Stimulus withdrawal best for India’s economy: Subbarao
27 Apr 2010
According to the Reserve Bank of India (RBI) governor Duvvuri Subbarao the withdrawal of stimulus is in the best interest of the economy in the current scenario of high inflation. The central bank chief pointed out that it had started withdrawing the emergency measures introduced in the financial crisis.
"The details are not important, but what message you must get is that we have begun in earnest the process of reversing from the expansionary stance," he said in his address to the Peterson Institute for International Economics, a Washington-based think tank, last night.
"We started unwinding in October 2009. We terminated unconventional measures first, we raised SLR and brought it back to the pre-crisis level, we raised the CRR on the banks by 75 basis points by end of January and another 25 basis points last week. We raised policy rates, once mid-March and again last week by a total of 50 basis points," said Subbarao.

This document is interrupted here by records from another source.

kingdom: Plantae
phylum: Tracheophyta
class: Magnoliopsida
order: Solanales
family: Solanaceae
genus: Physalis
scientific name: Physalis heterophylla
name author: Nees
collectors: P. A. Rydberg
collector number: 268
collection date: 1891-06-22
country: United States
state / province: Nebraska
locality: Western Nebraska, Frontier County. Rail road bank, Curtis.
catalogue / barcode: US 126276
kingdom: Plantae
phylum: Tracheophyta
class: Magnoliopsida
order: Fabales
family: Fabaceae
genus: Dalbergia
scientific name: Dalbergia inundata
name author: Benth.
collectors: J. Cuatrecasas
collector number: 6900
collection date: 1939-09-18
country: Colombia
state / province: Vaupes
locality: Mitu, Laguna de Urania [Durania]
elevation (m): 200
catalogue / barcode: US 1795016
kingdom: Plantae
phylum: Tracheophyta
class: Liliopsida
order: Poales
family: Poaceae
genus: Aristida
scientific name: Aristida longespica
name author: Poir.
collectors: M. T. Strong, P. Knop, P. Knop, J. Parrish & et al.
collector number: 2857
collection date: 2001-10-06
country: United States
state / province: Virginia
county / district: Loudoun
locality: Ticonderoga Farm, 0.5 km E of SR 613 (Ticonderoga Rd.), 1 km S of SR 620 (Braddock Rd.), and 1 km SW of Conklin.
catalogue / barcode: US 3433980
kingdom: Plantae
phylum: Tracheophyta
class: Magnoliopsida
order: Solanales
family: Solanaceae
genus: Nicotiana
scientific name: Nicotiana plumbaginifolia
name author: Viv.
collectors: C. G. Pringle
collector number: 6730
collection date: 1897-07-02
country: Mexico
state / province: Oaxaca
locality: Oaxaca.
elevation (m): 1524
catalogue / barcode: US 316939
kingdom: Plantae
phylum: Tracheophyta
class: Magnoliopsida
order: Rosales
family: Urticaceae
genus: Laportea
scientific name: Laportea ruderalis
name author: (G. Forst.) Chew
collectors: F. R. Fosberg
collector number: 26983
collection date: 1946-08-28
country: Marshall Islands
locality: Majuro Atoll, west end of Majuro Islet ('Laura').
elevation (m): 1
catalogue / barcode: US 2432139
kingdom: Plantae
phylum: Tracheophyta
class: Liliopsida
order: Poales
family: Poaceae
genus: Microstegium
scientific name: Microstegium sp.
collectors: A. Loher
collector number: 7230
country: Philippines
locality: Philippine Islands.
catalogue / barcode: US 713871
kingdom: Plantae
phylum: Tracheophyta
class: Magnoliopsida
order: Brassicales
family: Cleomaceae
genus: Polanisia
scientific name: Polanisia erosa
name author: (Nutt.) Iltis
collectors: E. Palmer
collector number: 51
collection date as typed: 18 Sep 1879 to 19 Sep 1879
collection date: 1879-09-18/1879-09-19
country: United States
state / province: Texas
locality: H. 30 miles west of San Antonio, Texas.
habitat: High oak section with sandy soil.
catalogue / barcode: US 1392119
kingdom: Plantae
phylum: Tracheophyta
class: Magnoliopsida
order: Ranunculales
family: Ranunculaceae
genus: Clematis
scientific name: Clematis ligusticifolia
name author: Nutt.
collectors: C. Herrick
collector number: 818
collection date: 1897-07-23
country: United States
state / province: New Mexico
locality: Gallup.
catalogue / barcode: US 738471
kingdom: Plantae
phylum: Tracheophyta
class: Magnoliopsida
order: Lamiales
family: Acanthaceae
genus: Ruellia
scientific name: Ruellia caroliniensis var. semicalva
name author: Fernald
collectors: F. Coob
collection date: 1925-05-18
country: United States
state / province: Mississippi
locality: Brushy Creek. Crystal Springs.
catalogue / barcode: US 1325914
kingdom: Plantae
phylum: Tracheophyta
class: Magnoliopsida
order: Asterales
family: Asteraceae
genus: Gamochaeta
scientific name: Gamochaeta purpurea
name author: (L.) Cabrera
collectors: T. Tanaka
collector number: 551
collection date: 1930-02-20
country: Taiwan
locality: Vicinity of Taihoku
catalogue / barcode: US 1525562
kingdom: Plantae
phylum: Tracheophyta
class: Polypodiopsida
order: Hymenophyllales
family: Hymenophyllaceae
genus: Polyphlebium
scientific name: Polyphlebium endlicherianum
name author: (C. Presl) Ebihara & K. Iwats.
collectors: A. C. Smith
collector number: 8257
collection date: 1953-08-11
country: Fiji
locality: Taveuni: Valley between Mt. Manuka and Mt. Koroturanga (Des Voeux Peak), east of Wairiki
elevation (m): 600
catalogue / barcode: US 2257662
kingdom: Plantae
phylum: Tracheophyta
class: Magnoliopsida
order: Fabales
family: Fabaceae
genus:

He added that in the near-term the reversal of monetary stimulus could hit growth but there was a sacrifice ratio there. But in the long-term and the medium-term sustained inflation was inimical to growth, so inflation had to brought under control, he said.
Subbarao said that getting into the expansionary stance was relatively simple, but the dilemma according to him was how to the withdrawal would be calibrated because of the implications of what would need to be done if one were to get it wrong.
WPI inflation would be about 5.5 per cent by end of March he said.